Regarding bestPoint, since the model is not giving a resonable estimate of the minimum of the objective function, it would probably be better to trust the minimum observed point, and use the 'min-observed' criterion.

#### 1 Comment

Sebastian on 19 Sep 2019
Thanks, Don. Would it make sense using bayesopt directly in such circumstances where the Gaussian Process model fails to find the best point, trying out some Name-Value pairs that are not available when using Bayesian optimization indirectly through, e.g., fitrensemble?
If so, do you have some tips which combinations of parameters I could try (NumSeedPoints=20, AcquisitionFunctionName='expected-improvement-plus' etc.)? Does ist make any sense not setting 'IsObjectiveDeterministic' to true when my objective function is deterministic?

Don Mathis on 19 Sep 2019
Edited: Don Mathis on 19 Sep 2019
You already have access to some of those options (e.g., AcquisitionFunctionName) through fitrensemble, via the 'HyperparameterOptimizationOptions' name value pair. https://www.mathworks.com/help/stats/fitrensemble.html?searchHighlight=fitrensemble&s_tid=doc_srchtitle#d117e406156
I wouldn't expect increasing NumSeedPoints to help. Changing the acquisition function may help, but it's hard to know without more information. You can also try a grid search or random search via the 'Optimizer' field of the struct you pass to 'HyperparameterOptimizationOptions'. Neither of those methods would use a model at all, so it would at least be interesting to see what you get in that case. I would also look at the command-line output and all the plots to see what it's exploring.

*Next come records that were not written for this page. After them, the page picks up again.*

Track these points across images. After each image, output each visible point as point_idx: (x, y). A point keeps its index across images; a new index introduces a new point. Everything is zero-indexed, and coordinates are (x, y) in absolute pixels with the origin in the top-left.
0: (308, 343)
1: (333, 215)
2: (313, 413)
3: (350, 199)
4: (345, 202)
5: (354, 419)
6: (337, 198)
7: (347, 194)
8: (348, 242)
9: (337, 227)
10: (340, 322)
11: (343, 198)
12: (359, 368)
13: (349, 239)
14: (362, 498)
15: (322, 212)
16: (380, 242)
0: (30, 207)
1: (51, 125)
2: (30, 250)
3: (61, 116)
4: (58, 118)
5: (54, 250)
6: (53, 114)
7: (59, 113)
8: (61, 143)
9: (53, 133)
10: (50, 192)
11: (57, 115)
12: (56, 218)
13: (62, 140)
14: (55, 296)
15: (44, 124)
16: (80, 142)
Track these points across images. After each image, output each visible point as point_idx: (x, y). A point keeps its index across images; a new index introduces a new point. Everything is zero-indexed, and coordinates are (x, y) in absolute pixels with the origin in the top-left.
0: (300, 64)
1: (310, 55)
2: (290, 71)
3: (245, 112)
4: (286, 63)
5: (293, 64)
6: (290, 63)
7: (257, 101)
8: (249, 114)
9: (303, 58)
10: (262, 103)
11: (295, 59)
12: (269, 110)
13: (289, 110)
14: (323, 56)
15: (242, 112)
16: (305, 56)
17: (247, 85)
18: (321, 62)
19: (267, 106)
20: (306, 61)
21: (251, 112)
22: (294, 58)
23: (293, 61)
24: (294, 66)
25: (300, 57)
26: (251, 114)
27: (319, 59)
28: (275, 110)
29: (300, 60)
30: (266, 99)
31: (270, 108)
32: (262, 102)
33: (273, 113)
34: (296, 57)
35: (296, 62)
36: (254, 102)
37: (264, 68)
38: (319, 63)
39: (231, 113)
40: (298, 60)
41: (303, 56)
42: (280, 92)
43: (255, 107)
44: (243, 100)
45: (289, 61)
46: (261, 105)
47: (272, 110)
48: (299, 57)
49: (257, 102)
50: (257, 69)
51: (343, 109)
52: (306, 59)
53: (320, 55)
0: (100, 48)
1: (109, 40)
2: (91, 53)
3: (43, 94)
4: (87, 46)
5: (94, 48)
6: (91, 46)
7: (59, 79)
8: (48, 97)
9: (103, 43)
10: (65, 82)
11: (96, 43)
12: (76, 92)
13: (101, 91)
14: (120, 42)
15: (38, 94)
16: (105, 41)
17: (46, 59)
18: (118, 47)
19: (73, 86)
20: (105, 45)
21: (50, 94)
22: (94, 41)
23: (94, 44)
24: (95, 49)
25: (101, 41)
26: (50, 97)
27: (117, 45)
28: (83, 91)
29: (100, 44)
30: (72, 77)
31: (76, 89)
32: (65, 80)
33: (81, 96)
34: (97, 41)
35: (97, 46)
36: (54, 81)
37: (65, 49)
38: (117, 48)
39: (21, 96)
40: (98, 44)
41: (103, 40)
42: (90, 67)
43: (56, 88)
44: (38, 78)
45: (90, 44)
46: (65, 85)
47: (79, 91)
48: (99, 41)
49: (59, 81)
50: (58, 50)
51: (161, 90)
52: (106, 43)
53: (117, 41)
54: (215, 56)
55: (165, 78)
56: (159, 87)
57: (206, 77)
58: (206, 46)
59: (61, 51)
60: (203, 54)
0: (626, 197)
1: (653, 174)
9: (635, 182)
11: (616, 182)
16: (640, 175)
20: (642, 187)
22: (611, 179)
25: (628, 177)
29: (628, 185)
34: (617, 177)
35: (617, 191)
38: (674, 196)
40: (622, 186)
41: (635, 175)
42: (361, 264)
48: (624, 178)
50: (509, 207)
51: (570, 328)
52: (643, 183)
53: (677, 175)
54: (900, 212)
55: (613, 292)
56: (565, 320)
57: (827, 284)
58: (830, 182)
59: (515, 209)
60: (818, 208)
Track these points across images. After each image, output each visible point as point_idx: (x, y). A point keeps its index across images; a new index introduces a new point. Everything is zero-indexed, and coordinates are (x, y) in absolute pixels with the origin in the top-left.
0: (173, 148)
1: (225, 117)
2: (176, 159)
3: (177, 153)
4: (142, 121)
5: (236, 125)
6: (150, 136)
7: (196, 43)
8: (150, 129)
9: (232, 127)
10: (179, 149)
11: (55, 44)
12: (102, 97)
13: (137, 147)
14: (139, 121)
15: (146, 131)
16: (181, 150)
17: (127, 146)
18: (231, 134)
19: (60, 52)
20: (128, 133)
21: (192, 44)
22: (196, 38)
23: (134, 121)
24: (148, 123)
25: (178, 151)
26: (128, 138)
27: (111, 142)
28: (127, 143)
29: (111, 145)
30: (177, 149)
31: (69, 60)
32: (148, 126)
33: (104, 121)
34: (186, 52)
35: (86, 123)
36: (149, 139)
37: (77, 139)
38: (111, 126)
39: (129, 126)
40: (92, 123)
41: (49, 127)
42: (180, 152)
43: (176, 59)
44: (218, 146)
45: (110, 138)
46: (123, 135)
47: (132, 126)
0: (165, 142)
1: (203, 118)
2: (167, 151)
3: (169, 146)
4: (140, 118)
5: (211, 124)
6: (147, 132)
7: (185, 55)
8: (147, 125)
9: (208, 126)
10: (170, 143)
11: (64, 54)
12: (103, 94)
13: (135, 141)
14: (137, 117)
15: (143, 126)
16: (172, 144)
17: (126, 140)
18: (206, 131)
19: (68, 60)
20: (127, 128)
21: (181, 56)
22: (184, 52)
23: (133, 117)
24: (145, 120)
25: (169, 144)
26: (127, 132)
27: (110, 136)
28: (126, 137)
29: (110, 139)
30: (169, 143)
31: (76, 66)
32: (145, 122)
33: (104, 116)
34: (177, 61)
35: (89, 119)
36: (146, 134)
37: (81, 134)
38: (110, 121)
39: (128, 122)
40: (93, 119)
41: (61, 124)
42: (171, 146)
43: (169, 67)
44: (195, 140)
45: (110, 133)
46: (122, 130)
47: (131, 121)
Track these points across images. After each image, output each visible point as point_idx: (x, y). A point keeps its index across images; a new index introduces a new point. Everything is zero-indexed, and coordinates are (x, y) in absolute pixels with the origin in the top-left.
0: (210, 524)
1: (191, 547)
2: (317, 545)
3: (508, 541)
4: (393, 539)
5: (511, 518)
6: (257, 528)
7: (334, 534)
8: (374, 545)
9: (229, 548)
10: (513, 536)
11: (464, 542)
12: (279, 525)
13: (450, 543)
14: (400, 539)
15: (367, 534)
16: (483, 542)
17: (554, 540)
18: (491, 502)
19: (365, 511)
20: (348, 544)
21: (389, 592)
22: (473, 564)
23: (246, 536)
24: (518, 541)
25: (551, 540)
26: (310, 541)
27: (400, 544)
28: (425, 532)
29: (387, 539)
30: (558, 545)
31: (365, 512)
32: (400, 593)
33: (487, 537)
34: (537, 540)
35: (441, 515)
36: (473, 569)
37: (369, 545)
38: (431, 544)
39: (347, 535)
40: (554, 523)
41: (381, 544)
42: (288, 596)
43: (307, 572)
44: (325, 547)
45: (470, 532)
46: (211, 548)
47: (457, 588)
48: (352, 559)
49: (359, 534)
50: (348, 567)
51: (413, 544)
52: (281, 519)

You can view all the plots by calling plot(model.HyperparameterOptimizationResults,'all') on your final model.
In any case, if it is a "cliff" scenario, it's likely that it has found the best point(s) at the bottom of the cliff, even if it expects the loss to be less than zero there.
Also: IsObjectiveDeterministic is already set to false for fitrensemble, and yes it can help even if the function is actually deterministic.

Sebastian on 20 Sep 2019
Here are the remaining plots you suggested, Don. Can you see anything special here? Do computations times help with analysis of convergence and accuracy?   Additional information derived from the HyperparameterOptimizationResults object: The 3000x1 vectors ErrorTrace, FeasibilityTrace and FeasibilityProbabilityTrace are full of -1, true, 1, respectively.
Don Mathis on 20 Sep 2019
Your objective function plot shows that you have values ranging from about .002 to about 1.3, which can be fine as long as the shape of the surface isn't too steep. But the fact that there seems to be a lot of points at about the .02 level AND a lot of points an order of magnitude higher (.2 -1.3) suggests that maybe there is a flat surface at .02 and also some very high regions. So the GP has to model the high regions at 1.2, the flat region at around .02, and the actual minimum which is at around .002. We see that the model overshoots the minimum by about .008 (producing a negative value). An overshoot of .008 is not too bad a modeling job, given that the range it is modeling is about 1.3. Unfortunately, because the model is Gaussian it is unbounded below, and goes below zero, which is unrealistic. Still, I would guess that it's finding good solutions.
To do even better, one thing you might try is to limit the domain that it's searching over. Can you tell from your command-line output what hyperparameter values lead to the highest points (e.g., 1.0 and above?). If you see a pattern there, you could try to limit the range of one or more of the variables. For example:
Y = double(categorical(Y));
% Get hyperparameters
h = hyperparameters('fitrensemble',X,Y,'tree')
h.Name
h.Range
% Narrow the range of the 'LearnRate' parameter
h(3)
h(3).Range = [.01 .1];
h(3)
% Optimize, passing updated hyperparameters
model = fitrensemble(X,Y,'OptimizeHyperparameters',h)